Top of SUPPLIED DATA

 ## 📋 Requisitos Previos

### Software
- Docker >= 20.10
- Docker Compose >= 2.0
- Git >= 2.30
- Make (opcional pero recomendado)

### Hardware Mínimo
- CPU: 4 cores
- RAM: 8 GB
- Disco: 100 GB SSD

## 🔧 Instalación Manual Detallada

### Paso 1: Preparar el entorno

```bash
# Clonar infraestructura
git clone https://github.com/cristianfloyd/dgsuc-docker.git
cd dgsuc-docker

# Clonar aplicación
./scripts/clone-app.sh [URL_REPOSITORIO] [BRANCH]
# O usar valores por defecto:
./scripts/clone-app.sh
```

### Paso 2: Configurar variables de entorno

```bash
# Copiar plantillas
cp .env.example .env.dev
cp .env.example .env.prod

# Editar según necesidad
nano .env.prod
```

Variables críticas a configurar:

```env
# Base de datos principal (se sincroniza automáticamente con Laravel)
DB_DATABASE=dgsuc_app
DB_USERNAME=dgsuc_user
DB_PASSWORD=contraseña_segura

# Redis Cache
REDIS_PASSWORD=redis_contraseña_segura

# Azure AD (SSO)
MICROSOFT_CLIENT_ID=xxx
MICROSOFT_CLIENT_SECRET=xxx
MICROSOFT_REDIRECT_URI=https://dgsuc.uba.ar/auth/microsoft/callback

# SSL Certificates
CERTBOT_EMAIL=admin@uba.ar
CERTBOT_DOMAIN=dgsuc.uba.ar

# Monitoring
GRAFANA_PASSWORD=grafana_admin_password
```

Bottom of SUPPLIED DATA
Top of SUPPLIED DATA

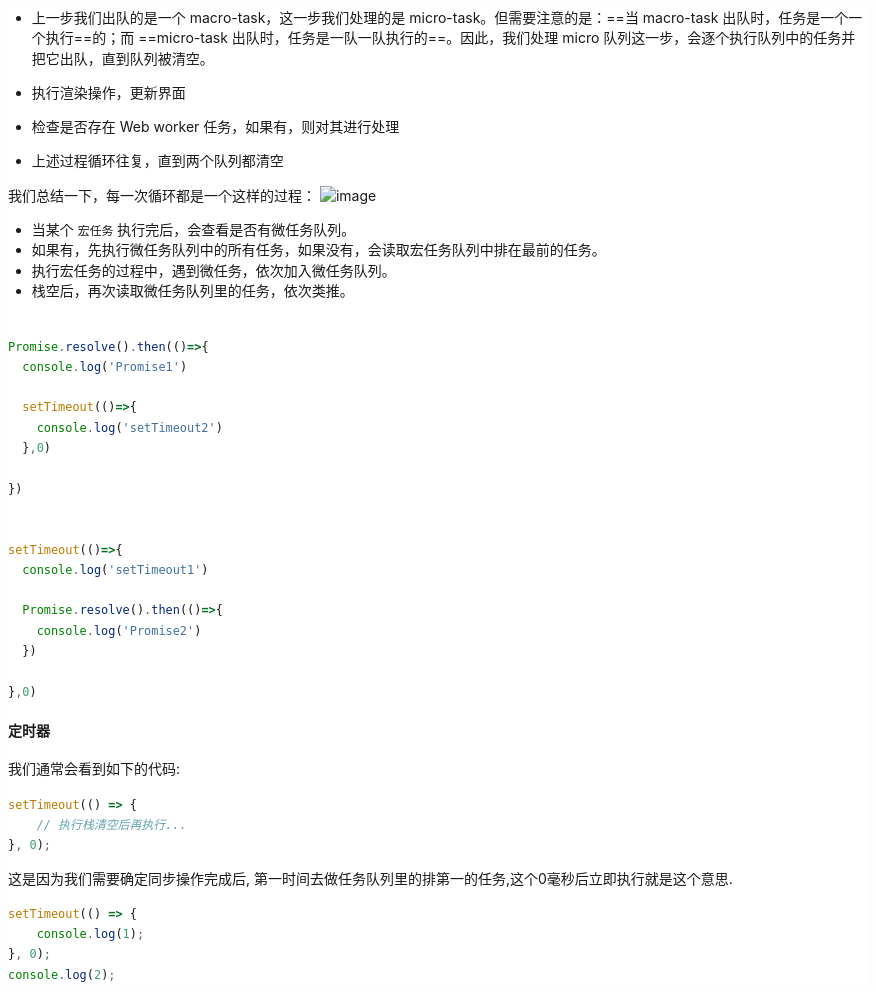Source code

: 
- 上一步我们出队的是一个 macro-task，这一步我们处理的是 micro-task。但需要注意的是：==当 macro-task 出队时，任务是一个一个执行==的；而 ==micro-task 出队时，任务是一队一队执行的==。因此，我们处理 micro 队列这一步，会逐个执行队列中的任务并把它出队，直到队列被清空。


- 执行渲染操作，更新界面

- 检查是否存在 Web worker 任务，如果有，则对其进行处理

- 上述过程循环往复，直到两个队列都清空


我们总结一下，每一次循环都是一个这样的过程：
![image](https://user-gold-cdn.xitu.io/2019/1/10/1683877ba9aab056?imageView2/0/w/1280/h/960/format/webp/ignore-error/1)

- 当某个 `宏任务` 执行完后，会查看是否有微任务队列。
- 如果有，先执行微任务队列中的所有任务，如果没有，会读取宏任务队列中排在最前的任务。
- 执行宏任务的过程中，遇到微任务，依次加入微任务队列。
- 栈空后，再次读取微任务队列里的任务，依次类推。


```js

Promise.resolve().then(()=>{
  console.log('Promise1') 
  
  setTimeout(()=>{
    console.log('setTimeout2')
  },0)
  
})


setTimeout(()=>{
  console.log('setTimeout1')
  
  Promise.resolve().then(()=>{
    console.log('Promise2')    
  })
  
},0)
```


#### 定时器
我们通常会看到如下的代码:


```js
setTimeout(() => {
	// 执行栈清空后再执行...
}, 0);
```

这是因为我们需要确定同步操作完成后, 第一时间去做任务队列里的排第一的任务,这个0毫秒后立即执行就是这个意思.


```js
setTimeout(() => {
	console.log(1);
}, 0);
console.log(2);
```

Bottom of SUPPLIED DATA
Top of SUPPLIED DATA

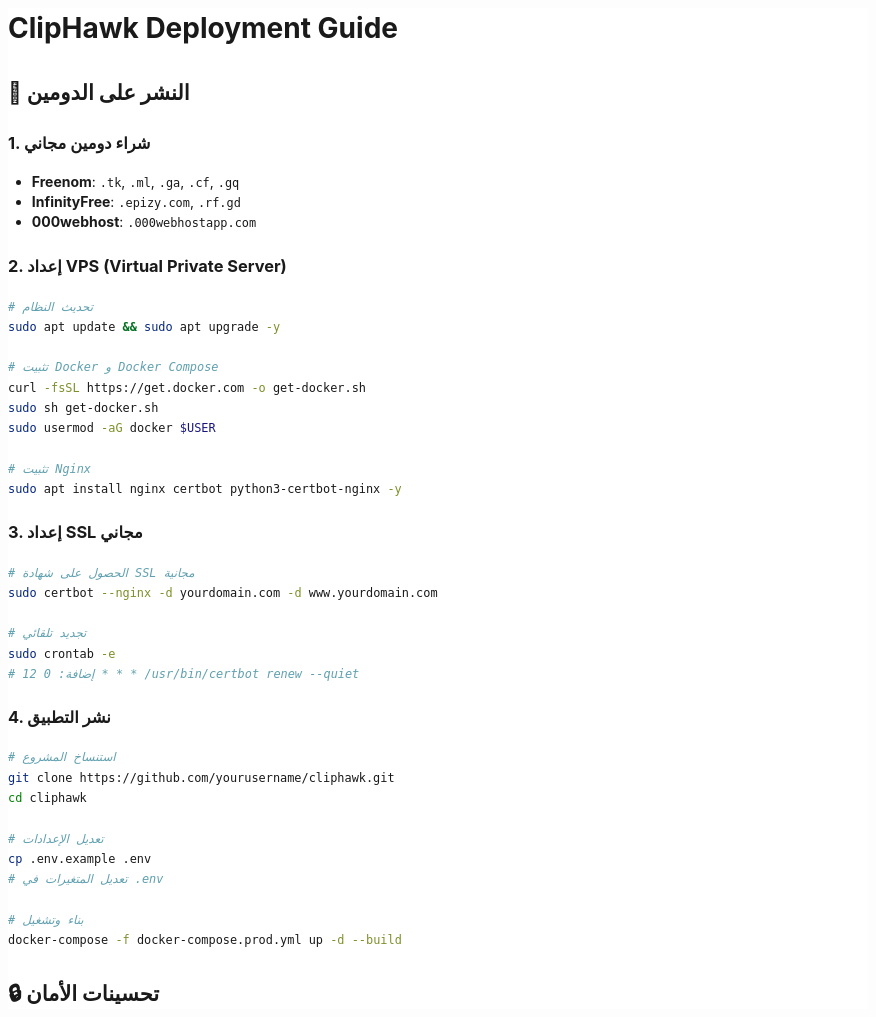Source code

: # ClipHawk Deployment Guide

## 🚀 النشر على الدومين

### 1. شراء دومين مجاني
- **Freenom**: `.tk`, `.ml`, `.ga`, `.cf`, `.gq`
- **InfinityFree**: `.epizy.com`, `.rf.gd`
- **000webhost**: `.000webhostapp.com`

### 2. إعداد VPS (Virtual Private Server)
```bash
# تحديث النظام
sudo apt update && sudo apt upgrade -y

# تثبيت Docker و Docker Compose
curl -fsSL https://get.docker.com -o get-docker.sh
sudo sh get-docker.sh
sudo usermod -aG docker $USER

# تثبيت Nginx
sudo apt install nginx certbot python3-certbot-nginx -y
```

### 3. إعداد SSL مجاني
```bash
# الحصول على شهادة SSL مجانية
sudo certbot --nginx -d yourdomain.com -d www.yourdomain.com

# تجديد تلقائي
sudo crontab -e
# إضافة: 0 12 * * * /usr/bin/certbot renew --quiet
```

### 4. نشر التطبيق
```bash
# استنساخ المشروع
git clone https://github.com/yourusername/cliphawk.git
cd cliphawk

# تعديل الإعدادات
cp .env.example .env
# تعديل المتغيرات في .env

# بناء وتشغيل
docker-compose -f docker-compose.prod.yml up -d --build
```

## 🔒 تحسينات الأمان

Bottom of SUPPLIED DATA

Filter the records, keeping only lines that contain "github", and show those lines.

git clone https://github.com/cristianfloyd/dgsuc-docker.git
git clone https://github.com/yourusername/cliphawk.git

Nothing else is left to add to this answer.